Given records below:
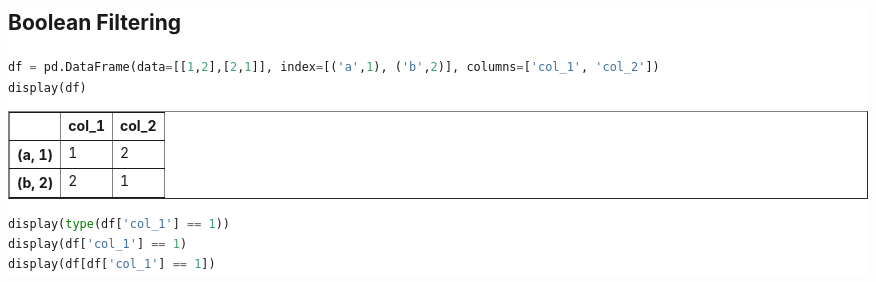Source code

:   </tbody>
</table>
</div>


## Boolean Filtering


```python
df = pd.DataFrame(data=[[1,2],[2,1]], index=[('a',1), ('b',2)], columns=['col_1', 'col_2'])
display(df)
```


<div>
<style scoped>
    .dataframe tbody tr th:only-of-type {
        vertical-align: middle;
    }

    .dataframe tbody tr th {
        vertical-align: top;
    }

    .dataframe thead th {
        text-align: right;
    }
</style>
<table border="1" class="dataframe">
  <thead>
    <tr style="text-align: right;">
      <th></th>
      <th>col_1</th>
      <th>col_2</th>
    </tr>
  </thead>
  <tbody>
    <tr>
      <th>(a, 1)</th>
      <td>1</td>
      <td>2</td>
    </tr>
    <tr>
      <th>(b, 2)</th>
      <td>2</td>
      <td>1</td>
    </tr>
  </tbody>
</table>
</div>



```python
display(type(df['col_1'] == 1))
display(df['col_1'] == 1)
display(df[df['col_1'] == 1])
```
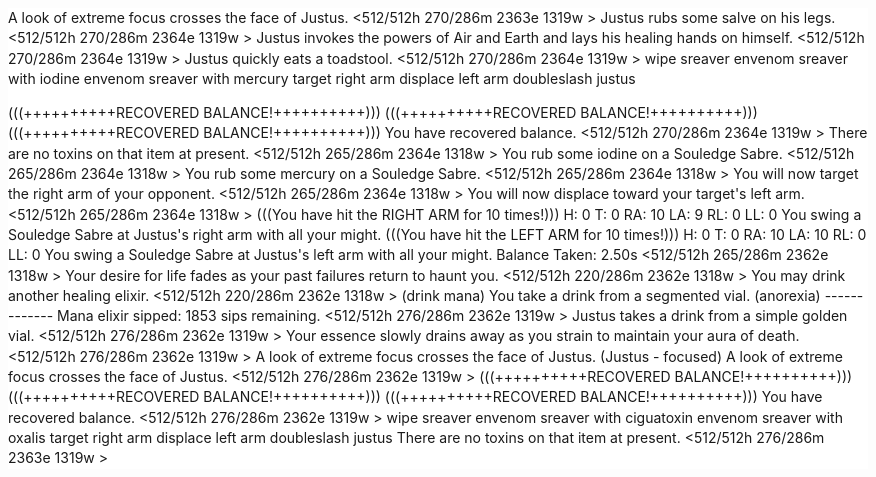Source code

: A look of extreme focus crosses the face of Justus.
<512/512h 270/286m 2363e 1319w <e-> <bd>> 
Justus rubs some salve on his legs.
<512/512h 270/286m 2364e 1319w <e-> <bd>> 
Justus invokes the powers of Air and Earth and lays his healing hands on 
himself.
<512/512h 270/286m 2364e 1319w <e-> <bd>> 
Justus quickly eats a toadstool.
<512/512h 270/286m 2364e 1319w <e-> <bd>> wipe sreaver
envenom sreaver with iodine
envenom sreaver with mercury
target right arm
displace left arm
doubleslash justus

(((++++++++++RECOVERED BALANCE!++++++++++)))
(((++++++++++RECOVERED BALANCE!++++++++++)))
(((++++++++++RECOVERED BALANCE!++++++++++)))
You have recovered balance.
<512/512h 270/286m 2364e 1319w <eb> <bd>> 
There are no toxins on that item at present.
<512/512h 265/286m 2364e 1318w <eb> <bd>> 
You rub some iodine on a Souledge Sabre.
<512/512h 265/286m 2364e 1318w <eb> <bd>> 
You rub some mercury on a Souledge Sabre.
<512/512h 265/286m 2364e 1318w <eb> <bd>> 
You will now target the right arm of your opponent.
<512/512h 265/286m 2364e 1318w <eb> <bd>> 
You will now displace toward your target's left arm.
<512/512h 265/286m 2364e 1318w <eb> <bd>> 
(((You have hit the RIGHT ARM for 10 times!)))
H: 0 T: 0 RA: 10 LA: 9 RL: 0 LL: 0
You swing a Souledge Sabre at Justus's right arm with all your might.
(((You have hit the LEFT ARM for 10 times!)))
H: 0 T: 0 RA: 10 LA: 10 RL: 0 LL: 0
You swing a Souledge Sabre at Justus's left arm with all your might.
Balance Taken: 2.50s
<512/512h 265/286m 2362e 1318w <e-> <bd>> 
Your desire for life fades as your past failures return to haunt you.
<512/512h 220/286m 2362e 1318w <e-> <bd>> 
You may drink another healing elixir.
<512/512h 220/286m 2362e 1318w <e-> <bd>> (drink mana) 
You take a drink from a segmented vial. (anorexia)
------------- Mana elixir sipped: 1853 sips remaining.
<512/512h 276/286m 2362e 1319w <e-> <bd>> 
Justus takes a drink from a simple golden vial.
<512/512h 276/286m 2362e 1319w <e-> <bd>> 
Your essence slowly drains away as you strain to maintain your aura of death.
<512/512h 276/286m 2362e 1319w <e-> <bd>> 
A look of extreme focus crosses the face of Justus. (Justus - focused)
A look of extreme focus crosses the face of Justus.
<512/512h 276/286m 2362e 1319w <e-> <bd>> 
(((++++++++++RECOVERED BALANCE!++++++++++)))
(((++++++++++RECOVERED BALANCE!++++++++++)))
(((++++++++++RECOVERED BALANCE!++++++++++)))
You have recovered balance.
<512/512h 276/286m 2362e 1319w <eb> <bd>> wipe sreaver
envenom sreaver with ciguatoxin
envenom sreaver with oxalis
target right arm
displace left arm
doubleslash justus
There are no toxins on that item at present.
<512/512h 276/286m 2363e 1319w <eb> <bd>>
End of Given records.
Task objective » The data above should be set down again exactly, with the pictures omitted.

Task output »
Source code

:   </tbody>
</table>
</div>


## Boolean Filtering


```python
df = pd.DataFrame(data=[[1,2],[2,1]], index=[('a',1), ('b',2)], columns=['col_1', 'col_2'])
display(df)
```


<div>
<style scoped>
    .dataframe tbody tr th:only-of-type {
        vertical-align: middle;
    }

    .dataframe tbody tr th {
        vertical-align: top;
    }

    .dataframe thead th {
        text-align: right;
    }
</style>
<table border="1" class="dataframe">
  <thead>
    <tr style="text-align: right;">
      <th></th>
      <th>col_1</th>
      <th>col_2</th>
    </tr>
  </thead>
  <tbody>
    <tr>
      <th>(a, 1)</th>
      <td>1</td>
      <td>2</td>
    </tr>
    <tr>
      <th>(b, 2)</th>
      <td>2</td>
      <td>1</td>
    </tr>
  </tbody>
</table>
</div>



```python
display(type(df['col_1'] == 1))
display(df['col_1'] == 1)
display(df[df['col_1'] == 1])
```
Source code

: A look of extreme focus crosses the face of Justus.
<512/512h 270/286m 2363e 1319w <e-> <bd>> 
Justus rubs some salve on his legs.
<512/512h 270/286m 2364e 1319w <e-> <bd>> 
Justus invokes the powers of Air and Earth and lays his healing hands on 
himself.
<512/512h 270/286m 2364e 1319w <e-> <bd>> 
Justus quickly eats a toadstool.
<512/512h 270/286m 2364e 1319w <e-> <bd>> wipe sreaver
envenom sreaver with iodine
envenom sreaver with mercury
target right arm
displace left arm
doubleslash justus

(((++++++++++RECOVERED BALANCE!++++++++++)))
(((++++++++++RECOVERED BALANCE!++++++++++)))
(((++++++++++RECOVERED BALANCE!++++++++++)))
You have recovered balance.
<512/512h 270/286m 2364e 1319w <eb> <bd>> 
There are no toxins on that item at present.
<512/512h 265/286m 2364e 1318w <eb> <bd>> 
You rub some iodine on a Souledge Sabre.
<512/512h 265/286m 2364e 1318w <eb> <bd>> 
You rub some mercury on a Souledge Sabre.
<512/512h 265/286m 2364e 1318w <eb> <bd>> 
You will now target the right arm of your opponent.
<512/512h 265/286m 2364e 1318w <eb> <bd>> 
You will now displace toward your target's left arm.
<512/512h 265/286m 2364e 1318w <eb> <bd>> 
(((You have hit the RIGHT ARM for 10 times!)))
H: 0 T: 0 RA: 10 LA: 9 RL: 0 LL: 0
You swing a Souledge Sabre at Justus's right arm with all your might.
(((You have hit the LEFT ARM for 10 times!)))
H: 0 T: 0 RA: 10 LA: 10 RL: 0 LL: 0
You swing a Souledge Sabre at Justus's left arm with all your might.
Balance Taken: 2.50s
<512/512h 265/286m 2362e 1318w <e-> <bd>> 
Your desire for life fades as your past failures return to haunt you.
<512/512h 220/286m 2362e 1318w <e-> <bd>> 
You may drink another healing elixir.
<512/512h 220/286m 2362e 1318w <e-> <bd>> (drink mana) 
You take a drink from a segmented vial. (anorexia)
------------- Mana elixir sipped: 1853 sips remaining.
<512/512h 276/286m 2362e 1319w <e-> <bd>> 
Justus takes a drink from a simple golden vial.
<512/512h 276/286m 2362e 1319w <e-> <bd>> 
Your essence slowly drains away as you strain to maintain your aura of death.
<512/512h 276/286m 2362e 1319w <e-> <bd>> 
A look of extreme focus crosses the face of Justus. (Justus - focused)
A look of extreme focus crosses the face of Justus.
<512/512h 276/286m 2362e 1319w <e-> <bd>> 
(((++++++++++RECOVERED BALANCE!++++++++++)))
(((++++++++++RECOVERED BALANCE!++++++++++)))
(((++++++++++RECOVERED BALANCE!++++++++++)))
You have recovered balance.
<512/512h 276/286m 2362e 1319w <eb> <bd>> wipe sreaver
envenom sreaver with ciguatoxin
envenom sreaver with oxalis
target right arm
displace left arm
doubleslash justus
There are no toxins on that item at present.
<512/512h 276/286m 2363e 1319w <eb> <bd>>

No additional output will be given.